START Supplied text

Create Directory Stages

Replace <OID> values with the actual OIDs from your iceberg_tables metadata paths:

USE SCHEMA RETAIL_ANALYTICS.LAKEHOUSE;

CREATE OR REPLACE STAGE stg_meta_transactions
  URL = 's3://<YOUR-BUCKET>/frompg/tables/postgres/public/iceberg_transactions/<OID>/metadata/'
  STORAGE_INTEGRATION = iceberg_stage_s3_integration
  DIRECTORY = (ENABLE = TRUE);

CREATE OR REPLACE STAGE stg_meta_transaction_items
  URL = 's3://<YOUR-BUCKET>/frompg/tables/postgres/public/iceberg_transaction_items/<OID>/metadata/'
  STORAGE_INTEGRATION = iceberg_stage_s3_integration
  DIRECTORY = (ENABLE = TRUE);

CREATE OR REPLACE STAGE stg_meta_stores
  URL = 's3://<YOUR-BUCKET>/frompg/tables/postgres/public/iceberg_stores/<OID>/metadata/'
  STORAGE_INTEGRATION = iceberg_stage_s3_integration
  DIRECTORY = (ENABLE = TRUE);

CREATE OR REPLACE STAGE stg_meta_products
  URL = 's3://<YOUR-BUCKET>/frompg/tables/postgres/public/iceberg_products/<OID>/metadata/'
  STORAGE_INTEGRATION = iceberg_stage_s3_integration
  DIRECTORY = (ENABLE = TRUE);

CREATE OR REPLACE STAGE stg_meta_customers
  URL = 's3://<YOUR-BUCKET>/frompg/tables/postgres/public/iceberg_customers/<OID>/metadata/'
  STORAGE_INTEGRATION = iceberg_stage_s3_integration
  DIRECTORY = (ENABLE = TRUE);

Create Streams

CREATE OR REPLACE STREAM stream_meta_transactions ON STAGE stg_meta_transactions;
CREATE OR REPLACE STREAM stream_meta_transaction_items ON STAGE stg_meta_transaction_items;
CREATE OR REPLACE STREAM stream_meta_stores ON STAGE stg_meta_stores;
CREATE OR REPLACE STREAM stream_meta_products ON STAGE stg_meta_products;
CREATE OR REPLACE STREAM stream_meta_customers ON STAGE stg_meta_customers;

Create Stored Procedures

Each procedure finds the latest metadata file from the directory stage and refreshes the Iceberg table:

CREATE OR REPLACE PROCEDURE sp_refresh_iceberg_transactions()

END Supplied text
START Materials provided

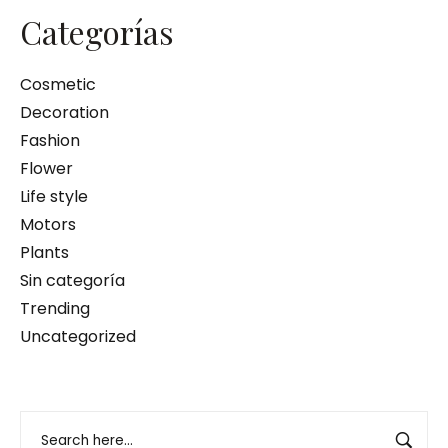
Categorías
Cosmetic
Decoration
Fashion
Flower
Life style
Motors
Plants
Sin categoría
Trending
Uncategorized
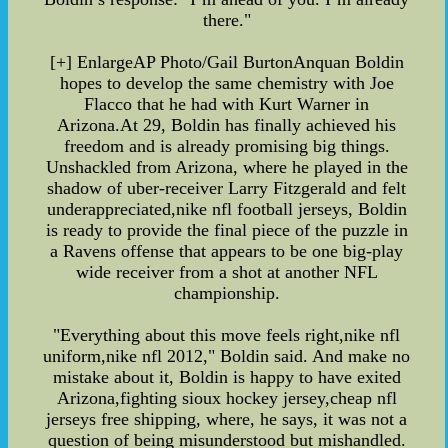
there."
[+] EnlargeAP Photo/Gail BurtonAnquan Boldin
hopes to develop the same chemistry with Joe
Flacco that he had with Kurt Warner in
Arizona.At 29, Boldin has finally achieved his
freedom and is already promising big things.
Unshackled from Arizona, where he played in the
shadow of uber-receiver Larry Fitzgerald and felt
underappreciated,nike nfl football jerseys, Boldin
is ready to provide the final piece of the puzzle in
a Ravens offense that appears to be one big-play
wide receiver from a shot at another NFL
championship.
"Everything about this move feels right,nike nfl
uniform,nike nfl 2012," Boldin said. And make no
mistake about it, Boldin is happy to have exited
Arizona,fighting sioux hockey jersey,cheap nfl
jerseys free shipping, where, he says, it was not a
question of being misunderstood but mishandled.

END Materials provided
START Materials provided

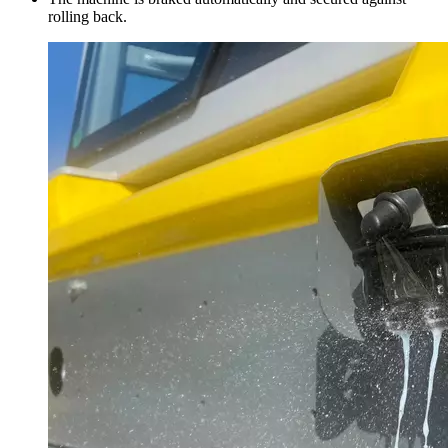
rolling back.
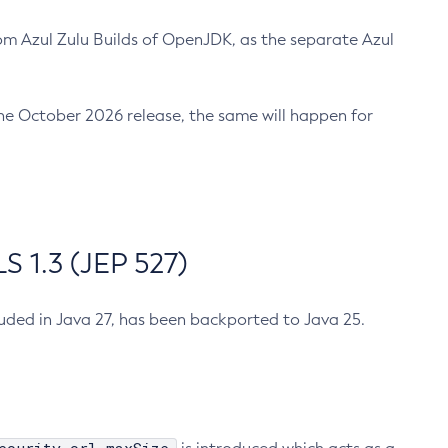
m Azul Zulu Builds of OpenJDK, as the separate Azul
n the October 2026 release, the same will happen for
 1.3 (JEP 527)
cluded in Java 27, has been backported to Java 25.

END Materials provided
START Materials provided

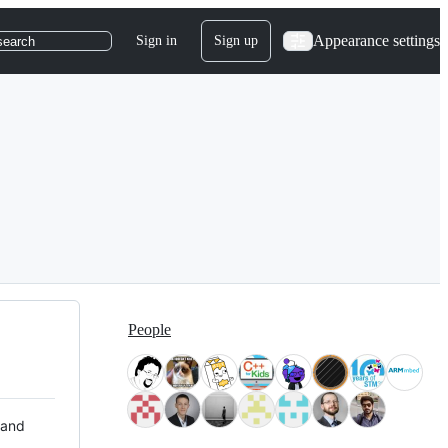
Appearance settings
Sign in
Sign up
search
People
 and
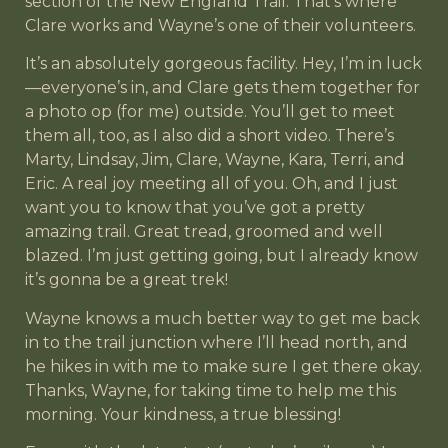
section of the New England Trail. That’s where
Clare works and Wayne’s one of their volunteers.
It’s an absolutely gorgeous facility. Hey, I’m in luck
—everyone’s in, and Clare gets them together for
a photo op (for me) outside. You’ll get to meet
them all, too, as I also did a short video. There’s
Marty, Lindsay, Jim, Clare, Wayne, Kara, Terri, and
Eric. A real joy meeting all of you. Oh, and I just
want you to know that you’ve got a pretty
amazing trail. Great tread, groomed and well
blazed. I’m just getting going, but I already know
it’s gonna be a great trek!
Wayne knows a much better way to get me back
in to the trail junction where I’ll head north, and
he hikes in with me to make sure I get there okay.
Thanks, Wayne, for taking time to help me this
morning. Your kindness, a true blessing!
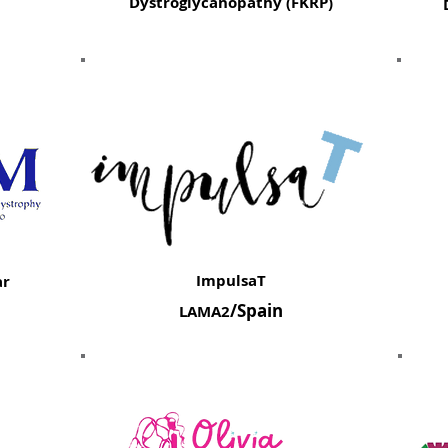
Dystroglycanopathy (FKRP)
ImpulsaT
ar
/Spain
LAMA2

END Materials provided

● **Directive 1**:
List the names of all the streams that the SQL setup text creates.
● **Directive 2**:
Pull out every line of the records that contains the word "where".
The records are unrelated to the text.

● **Task result 1**:
stream_meta_transactions
stream_meta_transaction_items
stream_meta_stores
stream_meta_products
stream_meta_customers

● **Task result 2**:
Unshackled from Arizona, where he played in the
jerseys free shipping, where, he says, it was not a
section of the New England Trail. That’s where
in to the trail junction where I’ll head north, and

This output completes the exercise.